AMK: I think it is accepted around the world that women have a different way of looking at things than men do. They bring different experiences which inform different points of view. This is why we see everywhere a keen recognition of the need for women in management and leadership positions.
Empirical studies show that the presence of women makes a difference in the work culture. My firm and I strongly believe in the need for more women in leadership. I think most firms have a long way to go.
Sai: The board dynamics change the moment you have women on the board, and it is seen to become more open and collaborative. It is seen that difficult or sensitive issues are less likely to be brushed aside, and discussions take into account perspectives of multiple stakeholders and not just shareholders. But certain studies have shown that while one woman can make significant contributions, they start to make a real difference when you have three or more women directors on board.
Q. How are the dynamics of corporate governance different in family owned businesses and listed companies?
Sai: The domination of family owned and family run businesses in India still continues amongst India’s listed companies. However, the trend will change over time, especially with the emergence of some of the new age businesses, which while they are currently run by the founders, are largely owned by other investors, including venture capital and private equity investors.
One of the key aspects of board room dynamics is the role that the promoter plays in the boardroom. A promoter who is also a dominant personality, may not always cultivate a culture of open discussion. This becomes more pronounced when the promoter also wears the hat of both the CEO and chairman. It’s in this context that the separation of roles of CEO and chairman has been proposed in the committee’s recommendations.
I think it’s wrong to equate ownership structures with the quality of corporate governance. However, when family–run businesses start acting in self-interest rather than in the interest of all shareholders, corporate governance becomes questionable. Family–owned businesses with right kind of ethics and principles wouldn’t have issues in attracting the right kind of people to their board.
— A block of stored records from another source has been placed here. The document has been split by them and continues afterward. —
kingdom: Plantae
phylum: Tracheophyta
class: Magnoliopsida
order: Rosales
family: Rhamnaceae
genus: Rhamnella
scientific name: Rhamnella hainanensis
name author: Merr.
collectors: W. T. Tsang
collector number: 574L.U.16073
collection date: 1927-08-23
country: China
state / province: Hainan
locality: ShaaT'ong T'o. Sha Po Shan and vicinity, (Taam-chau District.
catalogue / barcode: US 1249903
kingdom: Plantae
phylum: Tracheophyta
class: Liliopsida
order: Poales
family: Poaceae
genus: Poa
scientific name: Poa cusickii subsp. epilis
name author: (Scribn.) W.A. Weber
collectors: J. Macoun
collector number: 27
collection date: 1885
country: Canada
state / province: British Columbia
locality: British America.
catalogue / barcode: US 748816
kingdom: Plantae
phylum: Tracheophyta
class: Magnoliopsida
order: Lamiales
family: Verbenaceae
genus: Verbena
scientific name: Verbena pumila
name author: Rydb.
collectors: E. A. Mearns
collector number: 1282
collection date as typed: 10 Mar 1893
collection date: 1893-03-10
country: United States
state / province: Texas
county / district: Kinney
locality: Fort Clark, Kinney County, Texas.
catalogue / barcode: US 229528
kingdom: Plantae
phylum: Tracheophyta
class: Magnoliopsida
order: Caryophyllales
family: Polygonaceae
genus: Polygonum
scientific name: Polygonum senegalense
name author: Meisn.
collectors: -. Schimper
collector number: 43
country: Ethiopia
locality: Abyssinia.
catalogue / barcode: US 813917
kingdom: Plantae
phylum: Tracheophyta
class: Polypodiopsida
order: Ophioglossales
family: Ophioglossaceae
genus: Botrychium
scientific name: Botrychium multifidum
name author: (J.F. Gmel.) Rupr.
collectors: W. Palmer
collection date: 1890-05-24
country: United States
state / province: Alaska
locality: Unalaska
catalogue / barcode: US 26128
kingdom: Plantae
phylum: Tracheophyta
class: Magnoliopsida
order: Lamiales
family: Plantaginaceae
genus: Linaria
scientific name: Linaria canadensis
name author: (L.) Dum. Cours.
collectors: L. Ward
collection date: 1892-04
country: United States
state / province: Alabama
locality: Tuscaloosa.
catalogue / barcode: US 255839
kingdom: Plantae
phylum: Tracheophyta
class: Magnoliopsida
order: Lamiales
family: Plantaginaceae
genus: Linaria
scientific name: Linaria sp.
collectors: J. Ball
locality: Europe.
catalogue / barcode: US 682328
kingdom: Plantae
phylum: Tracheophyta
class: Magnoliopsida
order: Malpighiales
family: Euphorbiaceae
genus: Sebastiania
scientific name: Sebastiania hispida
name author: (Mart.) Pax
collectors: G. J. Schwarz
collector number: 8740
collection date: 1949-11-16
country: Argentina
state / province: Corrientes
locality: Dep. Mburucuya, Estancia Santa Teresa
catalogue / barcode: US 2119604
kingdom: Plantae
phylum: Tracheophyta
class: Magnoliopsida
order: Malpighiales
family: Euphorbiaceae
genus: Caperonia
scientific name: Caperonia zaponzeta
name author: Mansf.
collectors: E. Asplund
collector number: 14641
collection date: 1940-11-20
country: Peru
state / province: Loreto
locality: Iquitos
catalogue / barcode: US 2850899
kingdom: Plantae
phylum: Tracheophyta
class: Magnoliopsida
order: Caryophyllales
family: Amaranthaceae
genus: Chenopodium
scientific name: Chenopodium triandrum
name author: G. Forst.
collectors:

Q. As work on addressing the stressed assets continues or what we can call the battle against bankruptcy, the country continues to face an economic slowdown with private investments stagnant since 2015. How do you see business and industry shaping up in the near term and long term?
AMK: The new insolvency regime should actually help to address some issues. On the one hand, banks can restructure their balance sheets, recapitalise and be in a position to start the lending cycle once again. On the other hand, those assets that are currently going through the resolution process can be added to the productive engine of the economy.
Q. Please share some of key findings of KPMG CEO survey?
AMK: We conduct this survey every year and about 100-150 CEOs participate in it. This year the theme was disruption. The interesting thing to note is 80 per cent of CEOs said their goal is to be the disruptor rather than getting disrupted.